UN Climate Change has partnered with the Rocky Mountain Institute (RMI) in a new framework to establish a harmonised carbon accounting method to correctly measure and attribute the environmental impact of material and energy supply chains.
The Coalition on Materials Emissions Transparency (COMET) Framework will address a fundamental gap in consistent, broadly applicable, and widely accepted methodologies in current global carbon accounting practices for these supply chains, which together represent over 40% of global emissions.
The greenhouse gas emissions that are embedded in every product available on the market today are currently almost impossible to measure, meaning they are also extremely difficult to reduce. There are currently multiple systems to measure emissions in specific materials or sectors, but these do not “communicate” with each other.
This means that companies and their investors are left to independently determine how to use standards and methodologies, often resorting to generalised GHG inventories and emissions disclosures. However, the data required, and the methods used for the accurate determination of emissions, vary widely across producers.
One consequence of the methodological fragmentation of emissions accounting in industrial supply chains is that current disclosures are barely actionable for decision-making.
What the world needs is a carbon accounting system that is similar to financial accounting, which works across industries with a common “language.”
To address these challenges, RMI, in collaboration with the Columbia Center on Sustainable Investment (CCSI), and the Payne Institute for Public Policy at the Colorado School of Mines, have formed a partnership with UN Climate Change Secretariat to create the COMET Framework.
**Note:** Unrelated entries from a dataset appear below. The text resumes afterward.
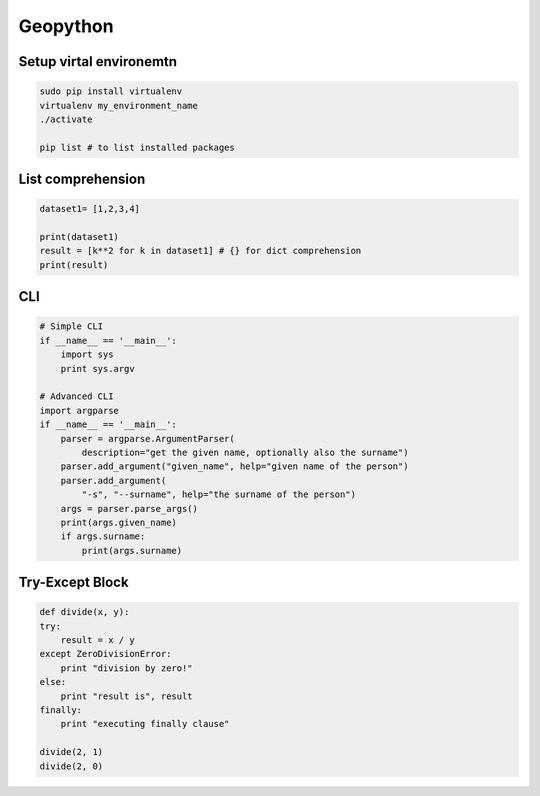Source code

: Geopython
#########

Setup virtal environemtn
========================

.. code-block:: bash

    sudo pip install virtualenv
    virtualenv my_environment_name
    ./activate

    pip list # to list installed packages


List comprehension
==================

.. code-block:: python

    dataset1= [1,2,3,4]

    print(dataset1)
    result = [k**2 for k in dataset1] # {} for dict comprehension
    print(result)


CLI
===

.. code-block:: python

    # Simple CLI
    if __name__ == '__main__':
        import sys
        print sys.argv

    # Advanced CLI
    import argparse
    if __name__ == '__main__':
        parser = argparse.ArgumentParser(
            description="get the given name, optionally also the surname")
        parser.add_argument("given_name", help="given name of the person")
        parser.add_argument(
            "‐s", "‐‐surname", help="the surname of the person")
        args = parser.parse_args()
        print(args.given_name)
        if args.surname:
            print(args.surname)


Try-Except Block
================

.. code-block:: python

    def divide(x, y):
    try:
        result = x / y
    except ZeroDivisionError:
        print "division by zero!"
    else:
        print "result is", result
    finally:
        print "executing finally clause"
        
    divide(2, 1)
    divide(2, 0)
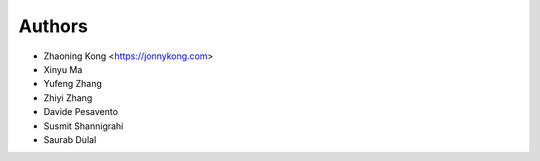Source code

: Authors
=======

* Zhaoning Kong         <https://jonnykong.com>
* Xinyu Ma
* Yufeng Zhang
* Zhiyi Zhang
* Davide Pesavento
* Susmit Shannigrahi
* Saurab Dulal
The COMET Framework will bring together the main GHG emissions standards and protocols, both generic and sector-specific, into an integrated set of guidance documents, built on the principles of the Greenhouse Gas Protocol.
“I am very heartened by COMET’s work,” said Ovais Sarmad, Deputy Executive Secretary of UN Climate Change Secretariat. “Streamlined emissions reporting will provide methods to reliably and comparably estimate industrial sector emissions. This will provide important insights into how both States and non-State actors are progressing towards their climate commitments,” he added.
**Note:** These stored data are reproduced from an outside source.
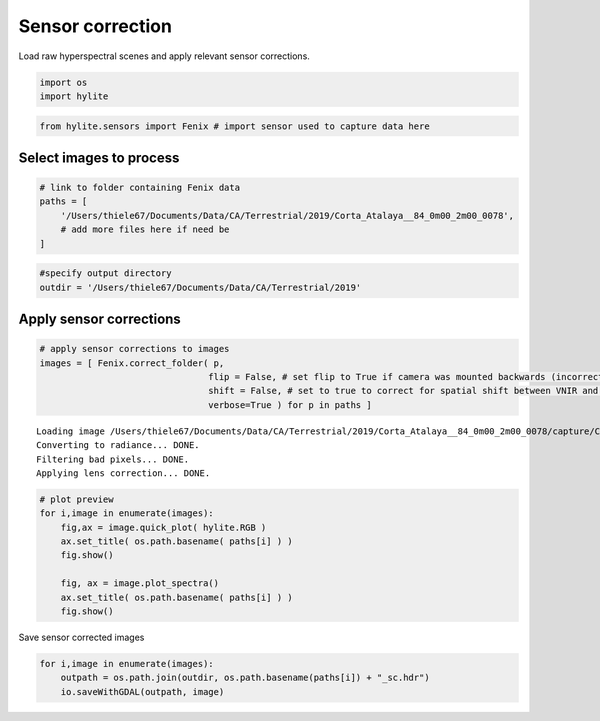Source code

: Sensor correction
=================

Load raw hyperspectral scenes and apply relevant sensor corrections.

.. code:: python

    import os
    import hylite

.. code:: python

    from hylite.sensors import Fenix # import sensor used to capture data here

Select images to process
------------------------

.. code:: python

    # link to folder containing Fenix data
    paths = [
        '/Users/thiele67/Documents/Data/CA/Terrestrial/2019/Corta_Atalaya__84_0m00_2m00_0078',
        # add more files here if need be
    ]

.. code:: python

    #specify output directory
    outdir = '/Users/thiele67/Documents/Data/CA/Terrestrial/2019'

Apply sensor corrections
------------------------

.. code:: python

    # apply sensor corrections to images
    images = [ Fenix.correct_folder( p, 
                                    flip = False, # set flip to True if camera was mounted backwards (incorrect lens corr)
                                    shift = False, # set to true to correct for spatial shift between VNIR and SWIR
                                    verbose=True ) for p in paths ]


.. parsed-literal::

    
    Loading image /Users/thiele67/Documents/Data/CA/Terrestrial/2019/Corta_Atalaya__84_0m00_2m00_0078/capture/Corta_Atalaya__84_0m00_2m00_0078.hdr
    Converting to radiance... DONE.
    Filtering bad pixels... DONE.
    Applying lens correction... DONE.

.. code:: python

    # plot preview
    for i,image in enumerate(images):
        fig,ax = image.quick_plot( hylite.RGB )
        ax.set_title( os.path.basename( paths[i] ) )
        fig.show()
                     
        fig, ax = image.plot_spectra()
        ax.set_title( os.path.basename( paths[i] ) )
        fig.show()



.. image:: output_8_0.png



.. image:: output_8_1.png



Save sensor corrected images

.. code:: python

    for i,image in enumerate(images):
        outpath = os.path.join(outdir, os.path.basename(paths[i]) + "_sc.hdr")
        io.saveWithGDAL(outpath, image)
“You can’t reduce what you can’t measure. A universal carbon accounting approach will be a power tool to empower every industry to decarbonize at the swiftest rate possible,” said Jules Kortenhorst, CEO of RMI.
Mr. Kortenhorst added: “Both RMI and UN Climate Change hold a shared belief that COMET will provide unparalleled insights about the sources of emissions. We need this insight to drive climate-aligned decision making.”
In 2021, COMET will undertake an industrial scale pilot project, prioritizingsteel – a 4 Gt CO2/year industry,one of the largest emitting material supply chains. The solutions and results of the pilot will be showcased at the UN Climate Change Conference (COP26), to be held in Glasgow, Scotland, in November.
The Framework will take the form of a set of guidance documents, accompanied by a web-based utility, to serve the needs of voluntary actors with automatic generation of harmonised emissions metrics based on data provided by the user.
Once available, the COMET Framework can be used by governments, companies and investors to conduct comparative analysis, gain insights on sources of emissions, assess progress toward commitments, gauge ambition levels, and craft policy.